Does desert time exist?

* The Swiss Institute for Dryland Environmental & Energy Research

*French Associates Institute for Agriculture and Biotechnology of Drylands  

Most plant species depend on insects, such as bees, butterflies, moths, and flies, for pollination services. To attract these pollinators, plants use visual signals, such as flower shape, size and color, the quality and quantity of nectar, and, of course, smell. The smell of flowers is attractive to insects and humans alike and is composed of several small volatile molecules. One of the more fascinating aspects of flower scent is that it is dynamic and changes throughout the day: some plant species begin emitting a scent early in the morning, while others are particularly fragrant at night. Researchers have claimed that these patterns follow the activity peaks of the plants’ particular pollinators. 

In a study conducted by the working groups of Dr. Vered Tzin French Associates Institute for Agriculture and Biotechnology of Drylands  and Prof. Merav Seifan The Swiss Institute for Dryland Environmental & Energy Research, and led by Dr. Alon Cna'ani and Efrat Dener, these researchers asked whether additional factors, including genetic and environmental ones, affect the composition and timing of scent release in desert plants.
Desert plants grow in highly stressful conditions, due to precipitation scarcity, sandy soil, and high temperatures. The project focused on plants from the species-rich Brassicaceae family, found in Israel’s arid regions, which also includes several domestic species, such as cabbage, broccoli, canola, and mustard. The researchers asked whether desert plants of this family, which are constantly exposed to stressful conditions, have adapted their smell-emission timing to ensure pollinator attraction, thus maximizing their reproductive success. To answer this question, several Brassicaceae species were collected along a geographical gradient in the Negev Desert. The flower smells of each plant were collected for 24 hours using specific columns, and the volatile molecules were quantified and identified in the lab.
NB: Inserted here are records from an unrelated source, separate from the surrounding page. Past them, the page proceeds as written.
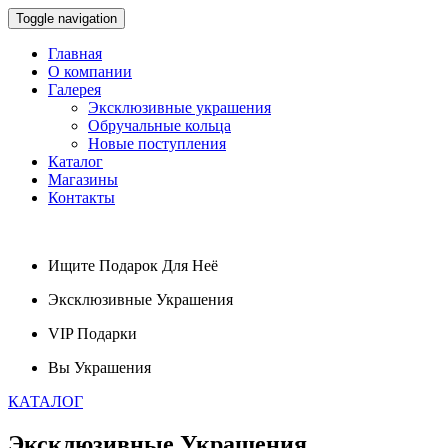
Toggle navigation
Главная
О компании
Галерея
Эксклюзивные украшения
Обручальные кольца
Новые поступления
Каталог
Магазины
Контакты
Ищите
Подарок
Для Неё
Эксклюзивные
Украшения
VIP
Подарки
Вы
Украшения
КАТАЛОГ
Эксклюзивные
Украшения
In addition, the phylogenetic relatedness between species, habitat conditions, and timing of pollinator visitation was recorded for each plant species.

The study’s findings showed that the timing and composition of scent emission were governed by the combination of genetic relatedness and two environmental factors: minimum winter temperature and the amount of sand in the plant’s growth site, probably because sand affects the immediate water availability to the growing plants. Overall, plant species whose distribution is associated mainly with arid regions, where water is more limited and temperatures are warmer, tended to emit smell in a more unified way, throughout the 24 hours, than species with a Mediterranean distribution, which emitted smell mainly during the day.

Pollinator observations showed that there is a direct connection between the timing and composition of smell emission and pollinator attraction to the plants. The researchers suggested that these findings indicate that species growing in desert habitats adapt their smell emission to better capture the more limited activity of pollinators under the limited resource availability in these regions. The study contributes to the general understanding of global climate change and its potential impact on plants, pollinators, and their interactions. Because climate change is predicted to increase winter temperatures and intensify desertification, it may significantly affect the timing and composition of smell emission, jeopardizing the effectiveness of pollination services.